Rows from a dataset
==*==

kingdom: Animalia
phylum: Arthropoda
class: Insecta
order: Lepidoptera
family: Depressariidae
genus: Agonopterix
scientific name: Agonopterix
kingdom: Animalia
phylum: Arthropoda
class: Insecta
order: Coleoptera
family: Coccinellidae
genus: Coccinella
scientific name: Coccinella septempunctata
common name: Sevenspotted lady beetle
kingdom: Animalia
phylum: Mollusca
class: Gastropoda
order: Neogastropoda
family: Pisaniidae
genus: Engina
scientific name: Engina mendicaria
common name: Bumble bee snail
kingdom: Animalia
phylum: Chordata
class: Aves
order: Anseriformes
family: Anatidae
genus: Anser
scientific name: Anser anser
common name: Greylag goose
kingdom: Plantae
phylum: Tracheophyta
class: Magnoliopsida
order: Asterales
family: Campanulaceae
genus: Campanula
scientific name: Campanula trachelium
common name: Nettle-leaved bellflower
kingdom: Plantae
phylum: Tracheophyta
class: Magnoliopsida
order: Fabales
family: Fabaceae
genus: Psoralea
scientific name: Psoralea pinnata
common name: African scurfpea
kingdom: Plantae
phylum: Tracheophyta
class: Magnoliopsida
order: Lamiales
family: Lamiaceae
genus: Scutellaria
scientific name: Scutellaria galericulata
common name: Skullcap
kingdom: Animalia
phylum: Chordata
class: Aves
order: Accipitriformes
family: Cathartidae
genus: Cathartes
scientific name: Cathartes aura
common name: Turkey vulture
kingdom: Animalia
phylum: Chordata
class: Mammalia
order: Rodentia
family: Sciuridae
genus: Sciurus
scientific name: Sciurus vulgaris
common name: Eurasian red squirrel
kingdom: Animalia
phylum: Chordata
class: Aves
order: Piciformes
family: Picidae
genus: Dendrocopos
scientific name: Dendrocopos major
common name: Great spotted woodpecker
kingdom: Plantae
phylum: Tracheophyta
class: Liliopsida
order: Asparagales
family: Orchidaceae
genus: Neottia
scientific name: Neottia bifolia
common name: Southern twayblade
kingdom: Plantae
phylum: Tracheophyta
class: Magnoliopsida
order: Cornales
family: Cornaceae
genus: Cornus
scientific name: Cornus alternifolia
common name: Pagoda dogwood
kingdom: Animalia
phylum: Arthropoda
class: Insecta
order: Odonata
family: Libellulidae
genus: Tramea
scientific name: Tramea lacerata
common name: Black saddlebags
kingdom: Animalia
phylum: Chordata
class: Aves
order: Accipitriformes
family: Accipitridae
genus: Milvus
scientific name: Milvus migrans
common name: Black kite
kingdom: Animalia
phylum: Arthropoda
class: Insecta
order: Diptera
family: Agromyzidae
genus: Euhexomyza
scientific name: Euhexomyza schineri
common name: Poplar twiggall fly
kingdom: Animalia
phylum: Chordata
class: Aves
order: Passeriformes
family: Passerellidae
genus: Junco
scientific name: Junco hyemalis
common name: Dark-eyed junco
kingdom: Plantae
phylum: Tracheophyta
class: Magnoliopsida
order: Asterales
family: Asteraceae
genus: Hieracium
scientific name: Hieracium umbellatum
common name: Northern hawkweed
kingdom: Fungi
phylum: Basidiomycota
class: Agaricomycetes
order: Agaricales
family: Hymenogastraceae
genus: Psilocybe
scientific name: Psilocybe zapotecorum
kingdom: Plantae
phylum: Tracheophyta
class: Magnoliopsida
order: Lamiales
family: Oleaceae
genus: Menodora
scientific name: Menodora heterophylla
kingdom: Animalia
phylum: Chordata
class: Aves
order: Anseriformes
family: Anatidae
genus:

==*==

— Problem to work on —
Write out every line of these records again, word for word, from the first to the last.

— The solution —
kingdom: Animalia
phylum: Arthropoda
class: Insecta
order: Lepidoptera
family: Depressariidae
genus: Agonopterix
scientific name: Agonopterix
kingdom: Animalia
phylum: Arthropoda
class: Insecta
order: Coleoptera
family: Coccinellidae
genus: Coccinella
scientific name: Coccinella septempunctata
common name: Sevenspotted lady beetle
kingdom: Animalia
phylum: Mollusca
class: Gastropoda
order: Neogastropoda
family: Pisaniidae
genus: Engina
scientific name: Engina mendicaria
common name: Bumble bee snail
kingdom: Animalia
phylum: Chordata
class: Aves
order: Anseriformes
family: Anatidae
genus: Anser
scientific name: Anser anser
common name: Greylag goose
kingdom: Plantae
phylum: Tracheophyta
class: Magnoliopsida
order: Asterales
family: Campanulaceae
genus: Campanula
scientific name: Campanula trachelium
common name: Nettle-leaved bellflower
kingdom: Plantae
phylum: Tracheophyta
class: Magnoliopsida
order: Fabales
family: Fabaceae
genus: Psoralea
scientific name: Psoralea pinnata
common name: African scurfpea
kingdom: Plantae
phylum: Tracheophyta
class: Magnoliopsida
order: Lamiales
family: Lamiaceae
genus: Scutellaria
scientific name: Scutellaria galericulata
common name: Skullcap
kingdom: Animalia
phylum: Chordata
class: Aves
order: Accipitriformes
family: Cathartidae
genus: Cathartes
scientific name: Cathartes aura
common name: Turkey vulture
kingdom: Animalia
phylum: Chordata
class: Mammalia
order: Rodentia
family: Sciuridae
genus: Sciurus
scientific name: Sciurus vulgaris
common name: Eurasian red squirrel
kingdom: Animalia
phylum: Chordata
class: Aves
order: Piciformes
family: Picidae
genus: Dendrocopos
scientific name: Dendrocopos major
common name: Great spotted woodpecker
kingdom: Plantae
phylum: Tracheophyta
class: Liliopsida
order: Asparagales
family: Orchidaceae
genus: Neottia
scientific name: Neottia bifolia
common name: Southern twayblade
kingdom: Plantae
phylum: Tracheophyta
class: Magnoliopsida
order: Cornales
family: Cornaceae
genus: Cornus
scientific name: Cornus alternifolia
common name: Pagoda dogwood
kingdom: Animalia
phylum: Arthropoda
class: Insecta
order: Odonata
family: Libellulidae
genus: Tramea
scientific name: Tramea lacerata
common name: Black saddlebags
kingdom: Animalia
phylum: Chordata
class: Aves
order: Accipitriformes
family: Accipitridae
genus: Milvus
scientific name: Milvus migrans
common name: Black kite
kingdom: Animalia
phylum: Arthropoda
class: Insecta
order: Diptera
family: Agromyzidae
genus: Euhexomyza
scientific name: Euhexomyza schineri
common name: Poplar twiggall fly
kingdom: Animalia
phylum: Chordata
class: Aves
order: Passeriformes
family: Passerellidae
genus: Junco
scientific name: Junco hyemalis
common name: Dark-eyed junco
kingdom: Plantae
phylum: Tracheophyta
class: Magnoliopsida
order: Asterales
family: Asteraceae
genus: Hieracium
scientific name: Hieracium umbellatum
common name: Northern hawkweed
kingdom: Fungi
phylum: Basidiomycota
class: Agaricomycetes
order: Agaricales
family: Hymenogastraceae
genus: Psilocybe
scientific name: Psilocybe zapotecorum
kingdom: Plantae
phylum: Tracheophyta
class: Magnoliopsida
order: Lamiales
family: Oleaceae
genus: Menodora
scientific name: Menodora heterophylla
kingdom: Animalia
phylum: Chordata
class: Aves
order: Anseriformes
family: Anatidae
genus:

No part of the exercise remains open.